2 Run a single experiment
2.1 Generate designs randomly
Here we will generate a random design combination for each dataset and save it in a .yaml
file. The candidate designs are listed in ./space4hgnn/generate_yaml.py
.
python ./space4hgnn/generate_yaml.py --gnn_type gcnconv --times 1 --key has_bn --configfile test
--aggr -a
, specify the gnn type, [and gcnconv, gatconv, sageconv, ginconv are optional].
--times -t
, the ID of yaml file to control different random sampling.
--key -k
, specify a design dimension.
--configfile -c
, specify a directory name to store configure yaml file.
Note: .yaml
file will be saved in the yaml_file_path which is controlled by four arguments.
yaml_file_path = './space4hgnn/config/{}/{}/{}_{}.yaml'.format(configfile, key, gnn_type, times)

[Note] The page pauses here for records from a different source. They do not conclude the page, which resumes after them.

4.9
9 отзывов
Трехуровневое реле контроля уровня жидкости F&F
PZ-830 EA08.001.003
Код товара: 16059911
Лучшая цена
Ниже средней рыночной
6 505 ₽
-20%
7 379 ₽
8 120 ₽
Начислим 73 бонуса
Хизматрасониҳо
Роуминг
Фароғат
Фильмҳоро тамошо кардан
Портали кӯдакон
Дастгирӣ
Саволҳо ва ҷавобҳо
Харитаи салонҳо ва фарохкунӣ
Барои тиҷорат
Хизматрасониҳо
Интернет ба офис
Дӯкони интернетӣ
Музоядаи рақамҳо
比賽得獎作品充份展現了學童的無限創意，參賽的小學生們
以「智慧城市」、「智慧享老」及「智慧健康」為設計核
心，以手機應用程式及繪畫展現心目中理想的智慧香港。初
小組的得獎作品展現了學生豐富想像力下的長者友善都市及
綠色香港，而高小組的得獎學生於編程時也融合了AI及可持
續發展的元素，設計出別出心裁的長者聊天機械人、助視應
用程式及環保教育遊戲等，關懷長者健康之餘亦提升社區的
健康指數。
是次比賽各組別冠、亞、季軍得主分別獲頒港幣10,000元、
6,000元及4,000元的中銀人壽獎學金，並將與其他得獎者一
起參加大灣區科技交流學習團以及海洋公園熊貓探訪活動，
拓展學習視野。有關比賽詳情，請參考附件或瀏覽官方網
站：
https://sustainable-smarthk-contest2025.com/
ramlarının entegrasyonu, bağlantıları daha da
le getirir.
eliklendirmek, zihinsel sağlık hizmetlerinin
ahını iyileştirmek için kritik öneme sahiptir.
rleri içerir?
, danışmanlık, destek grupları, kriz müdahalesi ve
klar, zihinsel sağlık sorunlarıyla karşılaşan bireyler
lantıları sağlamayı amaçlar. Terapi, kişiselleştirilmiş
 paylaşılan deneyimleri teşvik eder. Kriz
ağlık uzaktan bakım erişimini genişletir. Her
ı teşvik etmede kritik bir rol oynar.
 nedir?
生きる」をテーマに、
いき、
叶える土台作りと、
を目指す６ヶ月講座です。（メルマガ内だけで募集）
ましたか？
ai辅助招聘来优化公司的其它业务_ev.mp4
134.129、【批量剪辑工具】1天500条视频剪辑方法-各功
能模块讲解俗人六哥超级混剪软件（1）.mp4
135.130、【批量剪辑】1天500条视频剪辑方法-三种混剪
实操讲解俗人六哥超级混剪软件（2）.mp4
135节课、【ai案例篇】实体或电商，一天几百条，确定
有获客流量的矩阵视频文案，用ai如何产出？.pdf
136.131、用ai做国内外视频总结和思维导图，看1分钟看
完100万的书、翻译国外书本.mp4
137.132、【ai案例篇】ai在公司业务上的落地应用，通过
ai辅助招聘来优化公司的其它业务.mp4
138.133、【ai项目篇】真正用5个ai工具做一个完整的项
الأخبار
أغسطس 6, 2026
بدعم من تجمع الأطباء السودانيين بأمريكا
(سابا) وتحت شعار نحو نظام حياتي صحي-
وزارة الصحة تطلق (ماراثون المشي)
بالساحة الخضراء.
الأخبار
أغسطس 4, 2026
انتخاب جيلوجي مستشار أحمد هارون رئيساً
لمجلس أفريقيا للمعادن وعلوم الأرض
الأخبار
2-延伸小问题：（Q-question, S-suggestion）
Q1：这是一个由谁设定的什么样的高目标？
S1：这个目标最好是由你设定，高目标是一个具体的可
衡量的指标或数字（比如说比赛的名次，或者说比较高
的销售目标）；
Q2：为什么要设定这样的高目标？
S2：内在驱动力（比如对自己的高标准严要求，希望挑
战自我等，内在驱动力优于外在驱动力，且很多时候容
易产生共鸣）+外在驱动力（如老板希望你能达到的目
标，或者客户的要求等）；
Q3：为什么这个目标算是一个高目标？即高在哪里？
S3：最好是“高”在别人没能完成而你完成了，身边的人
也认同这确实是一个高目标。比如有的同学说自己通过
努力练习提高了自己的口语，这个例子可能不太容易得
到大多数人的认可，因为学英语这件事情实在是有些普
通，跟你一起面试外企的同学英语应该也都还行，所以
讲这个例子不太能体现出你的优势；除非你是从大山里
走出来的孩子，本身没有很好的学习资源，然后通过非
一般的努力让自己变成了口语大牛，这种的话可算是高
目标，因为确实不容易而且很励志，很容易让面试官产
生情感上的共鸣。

# Here yaml_file_path = './space4hgnn/config/test/has_bn/gcnconv_1.yaml' with the above example code
2.2 Launch an experiment
python space4hgnn.py -m general_HGNN -u metapath -t node_classification -d HGBn-ACM -g 0 -r 5 -a gcnconv -s 1 -k has_bn -v True -c test -p HGB
--model -m
name of models
--subgraph_extraction -u
subgraph extraction methods
--task -t
name of task
--dataset -t
name of dataset
--gpu -g
controls which gpu you will use. If you do not have gpu, set -g -1.
--repeat -r
times to repeat, default 5
--gnn_type -a
gun type.
--times -t
same with generating random designs
--key -k
a design dimension
--value -v
the value of key
design dimension
--configfile -c
load the yaml file which is in the directory configfile
--predictfile -p
The file path to store predict files.
e.g.:
We implement three model families in Space4HGNN, Homogenization model family, Relation model family, Meta-path model family.

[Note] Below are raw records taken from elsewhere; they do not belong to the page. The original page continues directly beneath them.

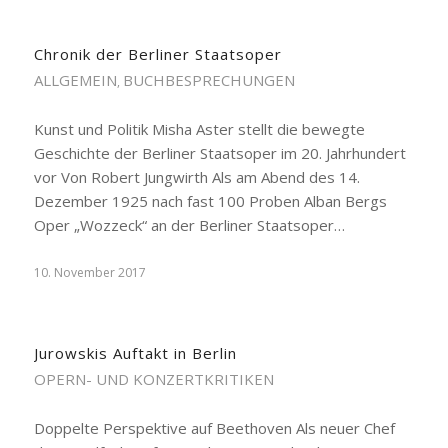
Chronik der Berliner Staatsoper
ALLGEMEIN
BUCHBESPRECHUNGEN
,
Kunst und Politik Misha Aster stellt die bewegte
Geschichte der Berliner Staatsoper im 20. Jahrhundert
vor Von Robert Jungwirth Als am Abend des 14.
Dezember 1925 nach fast 100 Proben Alban Bergs
Oper „Wozzeck“ an der Berliner Staatsoper…
10. November 2017
Jurowskis Auftakt in Berlin
OPERN- UND KONZERTKRITIKEN
Doppelte Perspektive auf Beethoven Als neuer Chef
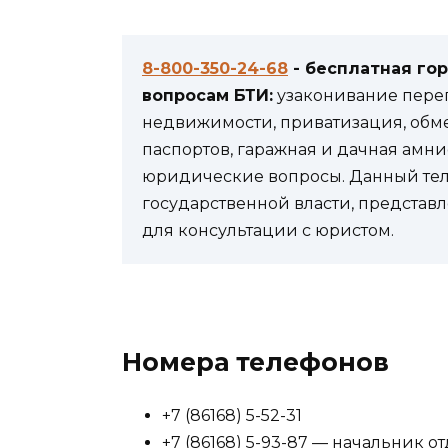
8-800-350-24-68
- бесплатная го
вопросам БТИ:
узаконивание переп
недвижимости, приватизация, обм
паспортов, гаражная и дачная амни
юридические вопросы. Данный теле
государственной власти, представл
для консультации с юристом.
Номера телефонов
+7 (86168) 5-52-31
+7 (86168) 5-93-87 — начальник 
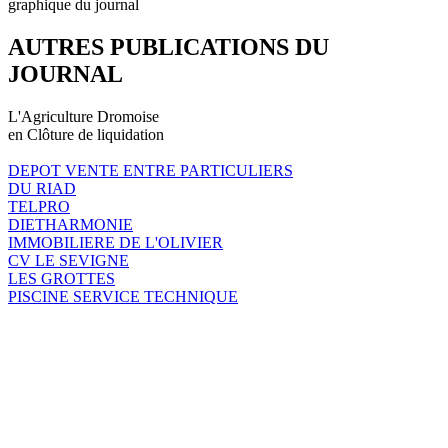
graphique du journal
AUTRES PUBLICATIONS DU
JOURNAL
L'Agriculture Dromoise
en Clôture de liquidation
DEPOT VENTE ENTRE PARTICULIERS
DU RIAD
TELPRO
DIETHARMONIE
IMMOBILIERE DE L'OLIVIER
CV LE SEVIGNE
LES GROTTES
PISCINE SERVICE TECHNIQUE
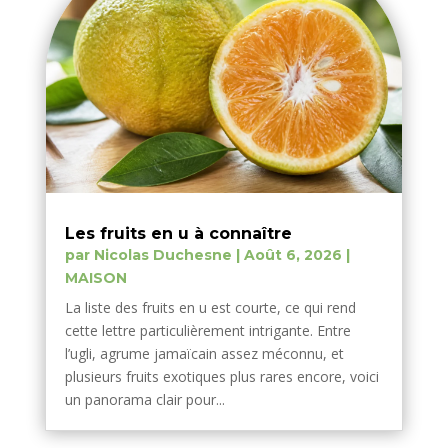
Les fruits en u à connaître
par
Nicolas Duchesne
|
Août 6, 2026
|
MAISON
La liste des fruits en u est courte, ce qui rend
cette lettre particulièrement intrigante. Entre
l’ugli, agrume jamaïcain assez méconnu, et
plusieurs fruits exotiques plus rares encore, voici
un panorama clair pour...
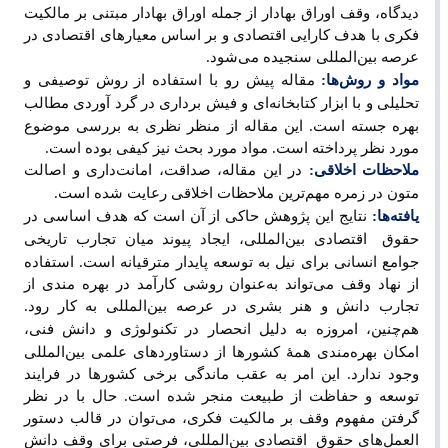
دیدگاه، وقف اوراق بهادار از جمله اوراق بهادار مبتنی بر مالکیت
فکری با هدف کارایی اقتصادی و بر اساس معیارهای اقتصادی در
عرصه بین
المللی سنجیده می
شود.
مواد و روش
ها:
مقاله پیش
رو با استفاده از روش توصیفی و
تحلیلی و با ابزار کتابخانه
ای و فیش ‌برداری در گرد آوردی مطالب
بهره جسته است. این مقاله از منظر نظری به بررسی موضوع
مورد نظر پرداخته است. مواد مورد بحث نیز کیفی بوده است.
ملاحظات اخلاقی:
در این مقاله، صداقت، امانت
داری و اصالت
متون در زمره مهم
ترین ملاحظات اخلاقی رعایت شده است.
یافته
ها:
نتایج این پژوهش حاکی از آن است که هدف اساسی در
حقوق
اقتصادی بین
المللی، ایجاد پیوند میان تجارب تاریخی
جوامع انسانی برای نیل به توسعه پایدار مترقیانه است. استفاده
از نهاد وقف می‌تواند به‌عنوان روشی کارآمد در بهره ‌مندی از
تجارب دانش و هنر بشری در عرصه بین
المللی به کار رود.
هم
چنین، امروزه به ‌دلیل انحصار در تکنولوژی و دانش فنی،
امکان بهره‌مندی همۀ کشورها از دستاوردهای علمی بین‌المللی
وجود ندارد. این امر به عقب‌ ماندگی برخی کشورها در فرایند
توسعه و حفاظت از طبیعت منجر شده است. حال با در نظر
گرفتن مفهوم وقف بر مالکیت فکری، می‌توان در قالب دستور
العمل‌های حقوق
اقتصادی بین
المللی، فرصتی برای وقف دانش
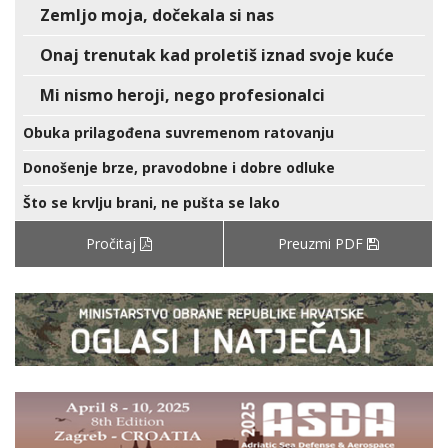
Zemljo moja, dočekala si nas
Onaj trenutak kad proletiš iznad svoje kuće
Mi nismo heroji, nego profesionalci
Obuka prilagođena suvremenom ratovanju
Donošenje brze, pravodobne i dobre odluke
Što se krvlju brani, ne pušta se lako
Pročitaj
Preuzmi PDF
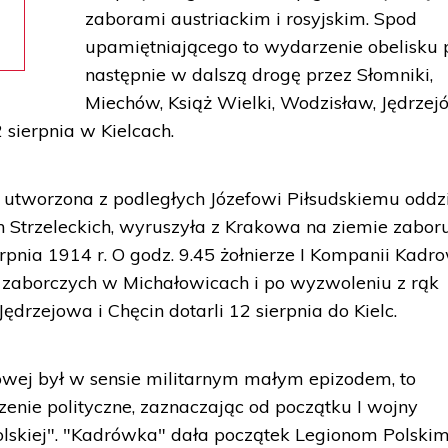
zaborami austriackim i rosyjskim. Spod
upamiętniającego to wydarzenie obelisku 
następnie w dalszą drogę przez Słomniki,
Miechów, Książ Wielki, Wodzisław, Jędrzej
 sierpnia w Kielcach.
utworzona z podległych Józefowi Piłsudskiemu oddz
n Strzeleckich, wyruszyła z Krakowa na ziemie zabor
erpnia 1914 r. O godz. 9.45 żołnierze I Kompanii Kadr
w zaborczych w Michałowicach i po wyzwoleniu z rąk
ędrzejowa i Chęcin dotarli 12 sierpnia do Kielc.
ej był w sensie militarnym małym epizodem, to
enie polityczne, zaznaczając od początku I wojny
olskiej". "Kadrówka" dała początek Legionom Polskim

For Homogenization model family, we can omit the parameter --subgraph_extraction
,
python space4hgnn.py -m homo_GNN -t node_classification -d HGBn-ACM -g 0 -r 5 -a gcnconv -s 1 -k has_bn -v True -c test -p HGB
For Relation model family, --model
is general_HGNN and --subgraph_extraction
is relation,
python space4hgnn.py -m general_HGNN -u relation -t node_classification -d HGBn-ACM -g 0 -r 5 -a gcnconv -s 1 -k has_bn -v True -c test -p HGB
For Meta-path model family, --model
is general_HGNN and --subgraph_extraction
is meta-path
python space4hgnn.py -m general_HGNN -u metapath -t node_classification -d HGBn-ACM -g 0 -r 5 -a gcnconv -s 1 -k has_bn -v True -c test -p HGB
**Note: **
Similar with generating yaml file, experiment will load the design configuration from yaml_file_path
. And it will save the results into a .csv
file in prediction_file_path
.
yaml_file_path = './space4hgnn/config/{}/{}/{}_{}.yaml'.format(configfile, key, gnn_type, times)

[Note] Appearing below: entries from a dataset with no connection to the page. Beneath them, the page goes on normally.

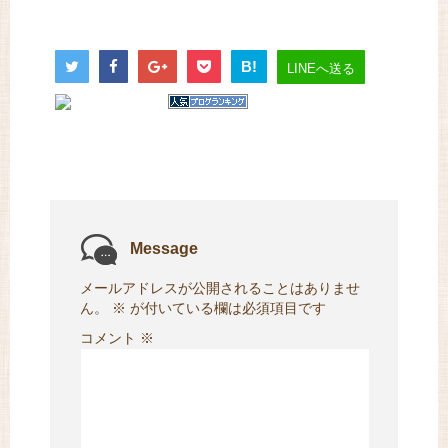
B!
LINEへ送る
Message
メールアドレスが公開されることはありませ
ん。
※
が付いている欄は必須項目です
コメント
※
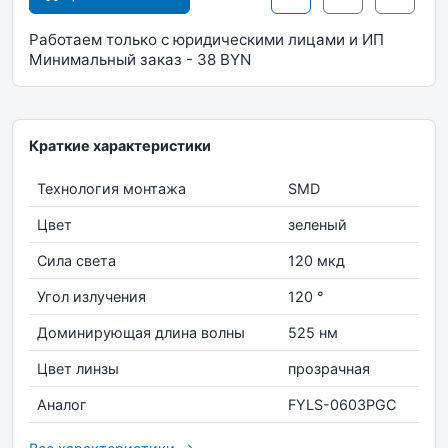
Работаем только с юридическими лицами и ИП
Минимальный заказ - 38 BYN
Краткие характеристики
Технология монтажа
SMD
Цвет
зеленый
Сила света
120 мкд
Угол излучения
120 °
Доминирующая длина волны
525 нм
Цвет линзы
прозрачная
Аналог
FYLS-0603PGC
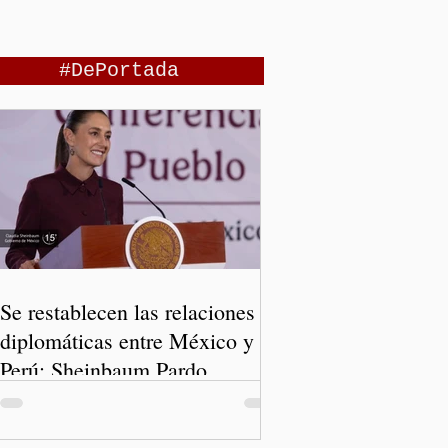
#DePortada
Se restablecen las relaciones
diplomáticas entre México y
Perú: Sheinbaum Pardo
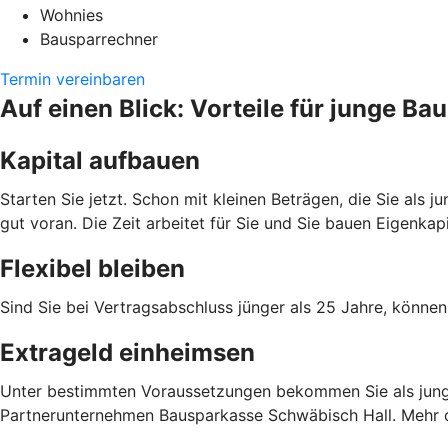
Wohnies
Bausparrechner
Termin vereinbaren
Auf einen Blick: Vorteile für junge B
Kapital aufbauen
Starten Sie jetzt. Schon mit kleinen Beträgen, die Sie als
gut voran. Die Zeit arbeitet für Sie und Sie bauen Eigenka
Flexibel bleiben
Sind Sie bei Vertragsabschluss jünger als 25 Jahre, können
Extrageld einheimsen
Unter bestimmten Voraussetzungen bekommen Sie als junge 
Partnerunternehmen Bausparkasse Schwäbisch Hall. Mehr da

# Here yaml_file_path = './space4hgnn/config/test/has_bn/gcnconv_1.yaml'
prediction_file_path = './space4hgnn/prediction/excel/{}/{}_{}/{}_{}_{}_{}.csv'.format(predictfile, key, value, model_family, gnn_type, times, dataset)
# Here prediction_file_path = './space4hgnn/prediction/test/has_bn_True/metapath_gcnconv_1_HGBn-ACM.yaml'
3 Run a batch of experiments
An example:
./space4hgnn/parallel.sh 0 5 has_bn True node_classification test_paral test_paral
It will generate configuration files for the batch of experiments and launch a batch of experiments.
The following is the arguments descriptions:
- The first argument controls which gpu to use. Here is 0.
- Repeat times. Here is 5
- Design dimension. Here is BN.
- Choice of design dimension. Here set BN
True
.
- Task name. Here is nodeclassification
- Configfile is the path to save configuration files.
- Predictfile is the path to save prediction files.
Note:
If you encounter the error bash: ./space4hgnn/parallel.sh: Permission denied
, you can try with cmd chmod +x ./space4hgnn/parallel.sh
.
3 Analyze the results
3.1 Gather all results
To gather all experiments results, we should run the following command to gather all results into one .csv
file.
python ./space4hgnn/prediction/excel/gather_all_Csv.py -p ./space4hgnn/prediction/excel/HGB
3.2 Analyze with figures
3.2.1 Ranking analysis
We analyze the results with average ranking following GraphGym, the according code is in figure/rank.py
.
3.2.2 Distribution estimates
We analyze the results with distribution estimates following NDS, and the according code is in figure/distribution.py
.